Robust Aluminum Nitride Passivation of Silicon Carbide with Near-Surface Quantum Emitters for Quantum Computing and Sensing Applications

TL;DR

This study demonstrates that aluminum nitride passivation effectively stabilizes near-surface quantum emitters in silicon carbide, enhancing their optical properties for quantum computing and sensing applications.

Contribution

First principles calculations show AlN passivation removes surface states and restores optical properties of SiC quantum emitters, offering a stable surface treatment.

Findings

AlN passivation removes surface states from SiC.

Restores optical properties of silicon vacancy defects.
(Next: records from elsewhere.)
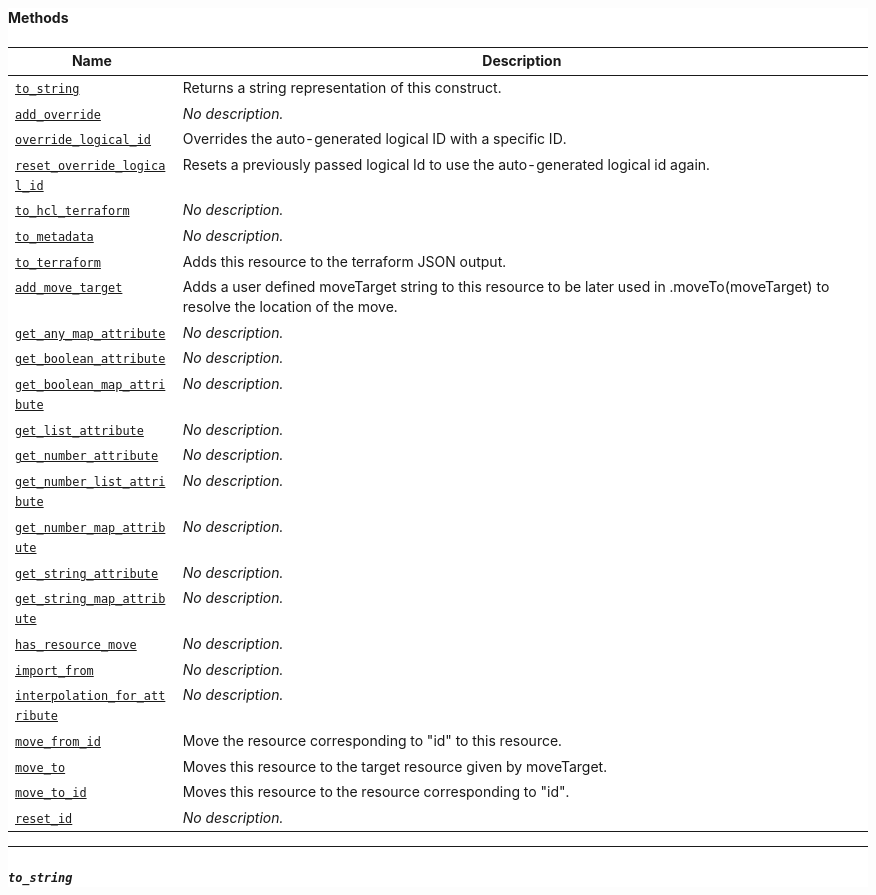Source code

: 
#### Methods <a name="Methods" id="Methods"></a>

| **Name** | **Description** |
| --- | --- |
| <code><a href="#@cdktf/provider-okta.appOauthPostLogoutRedirectUri.AppOauthPostLogoutRedirectUri.toString">to_string</a></code> | Returns a string representation of this construct. |
| <code><a href="#@cdktf/provider-okta.appOauthPostLogoutRedirectUri.AppOauthPostLogoutRedirectUri.addOverride">add_override</a></code> | *No description.* |
| <code><a href="#@cdktf/provider-okta.appOauthPostLogoutRedirectUri.AppOauthPostLogoutRedirectUri.overrideLogicalId">override_logical_id</a></code> | Overrides the auto-generated logical ID with a specific ID. |
| <code><a href="#@cdktf/provider-okta.appOauthPostLogoutRedirectUri.AppOauthPostLogoutRedirectUri.resetOverrideLogicalId">reset_override_logical_id</a></code> | Resets a previously passed logical Id to use the auto-generated logical id again. |
| <code><a href="#@cdktf/provider-okta.appOauthPostLogoutRedirectUri.AppOauthPostLogoutRedirectUri.toHclTerraform">to_hcl_terraform</a></code> | *No description.* |
| <code><a href="#@cdktf/provider-okta.appOauthPostLogoutRedirectUri.AppOauthPostLogoutRedirectUri.toMetadata">to_metadata</a></code> | *No description.* |
| <code><a href="#@cdktf/provider-okta.appOauthPostLogoutRedirectUri.AppOauthPostLogoutRedirectUri.toTerraform">to_terraform</a></code> | Adds this resource to the terraform JSON output. |
| <code><a href="#@cdktf/provider-okta.appOauthPostLogoutRedirectUri.AppOauthPostLogoutRedirectUri.addMoveTarget">add_move_target</a></code> | Adds a user defined moveTarget string to this resource to be later used in .moveTo(moveTarget) to resolve the location of the move. |
| <code><a href="#@cdktf/provider-okta.appOauthPostLogoutRedirectUri.AppOauthPostLogoutRedirectUri.getAnyMapAttribute">get_any_map_attribute</a></code> | *No description.* |
| <code><a href="#@cdktf/provider-okta.appOauthPostLogoutRedirectUri.AppOauthPostLogoutRedirectUri.getBooleanAttribute">get_boolean_attribute</a></code> | *No description.* |
| <code><a href="#@cdktf/provider-okta.appOauthPostLogoutRedirectUri.AppOauthPostLogoutRedirectUri.getBooleanMapAttribute">get_boolean_map_attribute</a></code> | *No description.* |
| <code><a href="#@cdktf/provider-okta.appOauthPostLogoutRedirectUri.AppOauthPostLogoutRedirectUri.getListAttribute">get_list_attribute</a></code> | *No description.* |
| <code><a href="#@cdktf/provider-okta.appOauthPostLogoutRedirectUri.AppOauthPostLogoutRedirectUri.getNumberAttribute">get_number_attribute</a></code> | *No description.* |
| <code><a href="#@cdktf/provider-okta.appOauthPostLogoutRedirectUri.AppOauthPostLogoutRedirectUri.getNumberListAttribute">get_number_list_attribute</a></code> | *No description.* |
| <code><a href="#@cdktf/provider-okta.appOauthPostLogoutRedirectUri.AppOauthPostLogoutRedirectUri.getNumberMapAttribute">get_number_map_attribute</a></code> | *No description.* |
| <code><a href="#@cdktf/provider-okta.appOauthPostLogoutRedirectUri.AppOauthPostLogoutRedirectUri.getStringAttribute">get_string_attribute</a></code> | *No description.* |
| <code><a href="#@cdktf/provider-okta.appOauthPostLogoutRedirectUri.AppOauthPostLogoutRedirectUri.getStringMapAttribute">get_string_map_attribute</a></code> | *No description.* |
| <code><a href="#@cdktf/provider-okta.appOauthPostLogoutRedirectUri.AppOauthPostLogoutRedirectUri.hasResourceMove">has_resource_move</a></code> | *No description.* |
| <code><a href="#@cdktf/provider-okta.appOauthPostLogoutRedirectUri.AppOauthPostLogoutRedirectUri.importFrom">import_from</a></code> | *No description.* |
| <code><a href="#@cdktf/provider-okta.appOauthPostLogoutRedirectUri.AppOauthPostLogoutRedirectUri.interpolationForAttribute">interpolation_for_attribute</a></code> | *No description.* |
| <code><a href="#@cdktf/provider-okta.appOauthPostLogoutRedirectUri.AppOauthPostLogoutRedirectUri.moveFromId">move_from_id</a></code> | Move the resource corresponding to "id" to this resource. |
| <code><a href="#@cdktf/provider-okta.appOauthPostLogoutRedirectUri.AppOauthPostLogoutRedirectUri.moveTo">move_to</a></code> | Moves this resource to the target resource given by moveTarget. |
| <code><a href="#@cdktf/provider-okta.appOauthPostLogoutRedirectUri.AppOauthPostLogoutRedirectUri.moveToId">move_to_id</a></code> | Moves this resource to the resource corresponding to "id". |
| <code><a href="#@cdktf/provider-okta.appOauthPostLogoutRedirectUri.AppOauthPostLogoutRedirectUri.resetId">reset_id</a></code> | *No description.* |

---

##### `to_string` <a name="to_string" id="@cdktf/provider-okta.appOauthPostLogoutRedirectUri.AppOauthPostLogoutRedirectUri.toString"></a>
Identifies a new defect at the SiC-AlN interface.

Abstract

Silicon carbide (SiC) hosts a number of point defects that are being explored as single-photon emitters for quantum applications. Unfortunately, these quantum emitters lose their photostability when placed in proximity to the surface of the host semiconductor. In principle, a uniform passivation of the surface's dangling bonds by simple adsorbates, such as hydrogen or mixed hydrogen/hydroxyl groups, should remove detrimental surface effects. However, the usefulness of atomic and molecular passivation schemes is limited by their lack of long-term chemical and/or thermal stability. In this first principles work, we use aluminum nitride (AlN) to passivate SiC surfaces in a core-shell nanowire model. By using a negatively charged silicon vacancy in SiC as the proof-of-principle quantum emitter, we show that AlN-passivation is effective in removing SiC surface states from the band gap and in restoring the defect's optical properties. We also report the existence of a silicon vacancy-based defect at the SiC-AlN interface, which displays distinct spin and optical properties as compared to the other well-studied defects in SiC.